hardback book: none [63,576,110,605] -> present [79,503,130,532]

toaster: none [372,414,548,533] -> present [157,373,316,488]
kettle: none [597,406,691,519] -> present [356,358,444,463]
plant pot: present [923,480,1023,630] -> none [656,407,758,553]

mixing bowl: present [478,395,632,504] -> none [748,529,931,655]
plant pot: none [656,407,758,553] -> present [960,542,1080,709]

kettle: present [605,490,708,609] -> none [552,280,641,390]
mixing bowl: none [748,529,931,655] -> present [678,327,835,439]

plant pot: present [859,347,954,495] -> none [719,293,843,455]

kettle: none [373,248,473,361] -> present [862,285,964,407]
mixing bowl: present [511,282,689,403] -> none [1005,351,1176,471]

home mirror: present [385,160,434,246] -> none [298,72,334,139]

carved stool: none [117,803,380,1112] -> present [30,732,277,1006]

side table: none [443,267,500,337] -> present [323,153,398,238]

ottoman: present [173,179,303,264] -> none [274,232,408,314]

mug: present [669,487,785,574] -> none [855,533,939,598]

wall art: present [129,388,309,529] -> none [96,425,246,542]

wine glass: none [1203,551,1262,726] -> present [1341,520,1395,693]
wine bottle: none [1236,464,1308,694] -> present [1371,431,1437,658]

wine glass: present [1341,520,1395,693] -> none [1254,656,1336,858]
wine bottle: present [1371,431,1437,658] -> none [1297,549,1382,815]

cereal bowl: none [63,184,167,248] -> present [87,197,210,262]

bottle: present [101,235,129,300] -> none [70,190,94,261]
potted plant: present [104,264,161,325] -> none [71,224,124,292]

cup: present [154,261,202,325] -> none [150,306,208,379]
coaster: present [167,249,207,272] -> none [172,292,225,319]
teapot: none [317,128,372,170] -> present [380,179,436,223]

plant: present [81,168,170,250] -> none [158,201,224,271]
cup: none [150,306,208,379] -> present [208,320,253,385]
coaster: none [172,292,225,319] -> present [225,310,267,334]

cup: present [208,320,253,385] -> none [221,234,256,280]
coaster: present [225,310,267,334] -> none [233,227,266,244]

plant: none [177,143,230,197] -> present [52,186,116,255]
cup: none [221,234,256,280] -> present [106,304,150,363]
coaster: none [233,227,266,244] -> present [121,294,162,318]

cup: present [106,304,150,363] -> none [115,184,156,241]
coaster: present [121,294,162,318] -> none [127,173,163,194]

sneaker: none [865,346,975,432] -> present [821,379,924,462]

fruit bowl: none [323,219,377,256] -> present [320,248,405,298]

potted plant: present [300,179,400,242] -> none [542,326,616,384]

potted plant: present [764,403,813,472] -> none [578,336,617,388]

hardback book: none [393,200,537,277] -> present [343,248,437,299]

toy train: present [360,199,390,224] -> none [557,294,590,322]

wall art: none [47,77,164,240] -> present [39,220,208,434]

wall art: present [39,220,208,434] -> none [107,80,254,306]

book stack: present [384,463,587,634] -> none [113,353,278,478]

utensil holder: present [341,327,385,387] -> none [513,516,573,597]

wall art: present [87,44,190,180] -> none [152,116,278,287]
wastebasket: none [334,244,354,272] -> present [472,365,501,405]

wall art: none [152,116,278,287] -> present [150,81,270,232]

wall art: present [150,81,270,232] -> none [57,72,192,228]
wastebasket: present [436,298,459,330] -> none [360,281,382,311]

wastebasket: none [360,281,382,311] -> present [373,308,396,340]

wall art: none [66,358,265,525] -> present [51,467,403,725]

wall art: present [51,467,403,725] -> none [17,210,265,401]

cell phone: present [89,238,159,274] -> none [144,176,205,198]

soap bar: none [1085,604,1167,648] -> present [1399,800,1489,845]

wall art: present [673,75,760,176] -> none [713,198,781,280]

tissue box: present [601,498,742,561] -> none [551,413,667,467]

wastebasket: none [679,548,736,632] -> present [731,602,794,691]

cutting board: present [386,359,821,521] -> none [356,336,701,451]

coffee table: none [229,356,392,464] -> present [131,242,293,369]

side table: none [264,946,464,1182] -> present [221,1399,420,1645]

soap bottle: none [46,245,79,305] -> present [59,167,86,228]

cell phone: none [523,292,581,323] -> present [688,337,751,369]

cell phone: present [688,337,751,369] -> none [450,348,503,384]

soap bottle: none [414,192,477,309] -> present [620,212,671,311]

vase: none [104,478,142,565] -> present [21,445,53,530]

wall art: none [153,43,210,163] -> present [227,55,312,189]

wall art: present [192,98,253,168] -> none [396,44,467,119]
________________________________________
From the records above, repeat exactly the lines from the one with "kettle: none [597,406,691,519]" through the one with "potted plant: present [104,264,161,325]", both included.

kettle: none [597,406,691,519] -> present [356,358,444,463]
plant pot: present [923,480,1023,630] -> none [656,407,758,553]

mixing bowl: present [478,395,632,504] -> none [748,529,931,655]
plant pot: none [656,407,758,553] -> present [960,542,1080,709]

kettle: present [605,490,708,609] -> none [552,280,641,390]
mixing bowl: none [748,529,931,655] -> present [678,327,835,439]

plant pot: present [859,347,954,495] -> none [719,293,843,455]

kettle: none [373,248,473,361] -> present [862,285,964,407]
mixing bowl: present [511,282,689,403] -> none [1005,351,1176,471]

home mirror: present [385,160,434,246] -> none [298,72,334,139]

carved stool: none [117,803,380,1112] -> present [30,732,277,1006]

side table: none [443,267,500,337] -> present [323,153,398,238]

ottoman: present [173,179,303,264] -> none [274,232,408,314]

mug: present [669,487,785,574] -> none [855,533,939,598]

wall art: present [129,388,309,529] -> none [96,425,246,542]

wine glass: none [1203,551,1262,726] -> present [1341,520,1395,693]
wine bottle: none [1236,464,1308,694] -> present [1371,431,1437,658]

wine glass: present [1341,520,1395,693] -> none [1254,656,1336,858]
wine bottle: present [1371,431,1437,658] -> none [1297,549,1382,815]

cereal bowl: none [63,184,167,248] -> present [87,197,210,262]

bottle: present [101,235,129,300] -> none [70,190,94,261]
potted plant: present [104,264,161,325] -> none [71,224,124,292]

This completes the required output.